Os programas de combate à pobreza e as metas de desenvolvimento do milênio precisam ser reconsiderados, sob o risco de não darem resultado. Esta é a conclusão do recém-lançado relatório do World Resources Institute, intitulado “A Riqueza dos Pobres: Administrando Ecossistemas para Combater a Pobreza”. O WRI é uma ONG que conta com um staff de mais de 100 cientistas, especialistas em políticas públicas, analistas de negócios e jornalistas, dedicada a estudos para definir as melhores formas de melhorar a vida das pessoas, protegendo a Terra. Ele tem no seu conselho acadêmicos de peso, como David Gergen (Harvard), C. K. Prahalad (Michigan), José Sarukhan (UNAM) e James Gustave Speth (Yale); ex-presidentes, como Fernando Henrique Cardoso (Brasil) e José-María Figueres (Costa Rica) e ex-vice-presidentes como Al Gore (EUA).
O relatório parte de duas constatações relevantes que vêm sendo desconsideradas historicamente nas discussões sobre desenvolvimento, desigualdade e pobreza. A primeira, é que a maior parte da pobreza continua sendo rural – embora a pobreza urbana tenha crescido muito – e as populações rurais dependem mais da natureza para sua subsistência. A destruição da natureza aumenta a pobreza e diminui as chances de sucesso de programas de desenvolvimento. A segunda, é que maus governos e corrupção generalizada causam mais danos aos pobres, do que aos ricos. O Brasil demorou décadas para entender que a inflação alta continuada, e indexada para ter seus efeitos mitigados e redistribuídos, perpetuava e tendia a aumentar a pobreza, além de aumentar a desigualdade. O fim da inflação reduziu a pobreza no Brasil em mais de 10 pontos percentuais, ou 25%, e estancou o crescimento da desigualdade de rendas.
O relatório é realista. Seus autores sabem que proteger o meio ambiente, estabelecer boas práticas de governança democrática e combater a corrupção não erradicam a pobreza. Mas defendem persuasivamente a tese, escorada em grande quantidade de estatísticas e vários bem documentados estudos de caso, de que são um requisito necessário para se alcançar os objetivos de eliminar a pobreza do planeta neste milênio. Sabem, também, que, se enfrentado a contento o desafio da pobreza, novas metas confrontarão a humanidade, como a própria sustentação dos níveis de vida então alcançados e sua elevação, sobretudo na base, para reduzir as grandes disparidades dentro das nações e entre as nações.

——

> [O que se pede] Edite o texto sobre pobreza e ecossistemas a partir da passagem que contém "Os programas de" até logo depois de "Al Gore (EUA).", substituindo "ONG" por "organização não governamental".

> [Os dados]
——

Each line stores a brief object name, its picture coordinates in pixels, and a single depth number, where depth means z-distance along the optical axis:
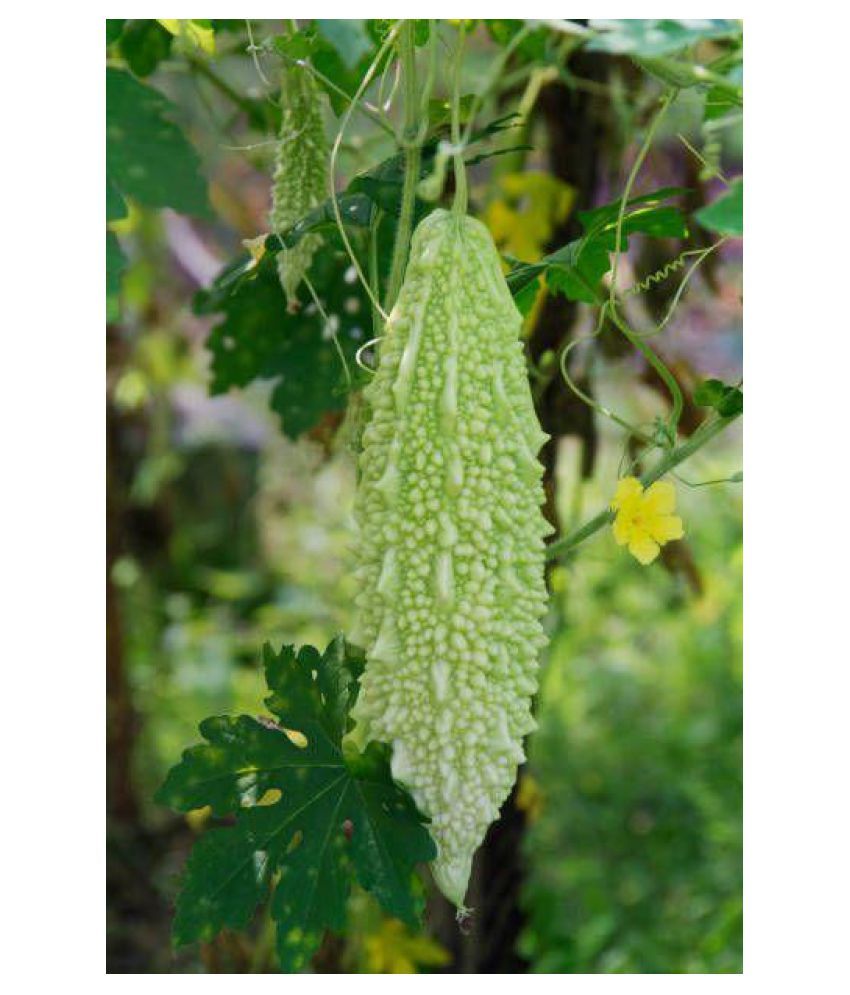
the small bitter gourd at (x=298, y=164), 0.98
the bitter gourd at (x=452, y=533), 0.75
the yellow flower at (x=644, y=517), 0.90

——

> [Resultado do exercício]
Os programas de combate à pobreza e as metas de desenvolvimento do milênio precisam ser reconsiderados, sob o risco de não darem resultado. Esta é a conclusão do recém-lançado relatório do World Resources Institute, intitulado “A Riqueza dos Pobres: Administrando Ecossistemas para Combater a Pobreza”. O WRI é uma organização não governamental que conta com um staff de mais de 100 cientistas, especialistas em políticas públicas, analistas de negócios e jornalistas, dedicada a estudos para definir as melhores formas de melhorar a vida das pessoas, protegendo a Terra. Ele tem no seu conselho acadêmicos de peso, como David Gergen (Harvard), C. K. Prahalad (Michigan), José Sarukhan (UNAM) e James Gustave Speth (Yale); ex-presidentes, como Fernando Henrique Cardoso (Brasil) e José-María Figueres (Costa Rica) e ex-vice-presidentes como Al Gore (EUA).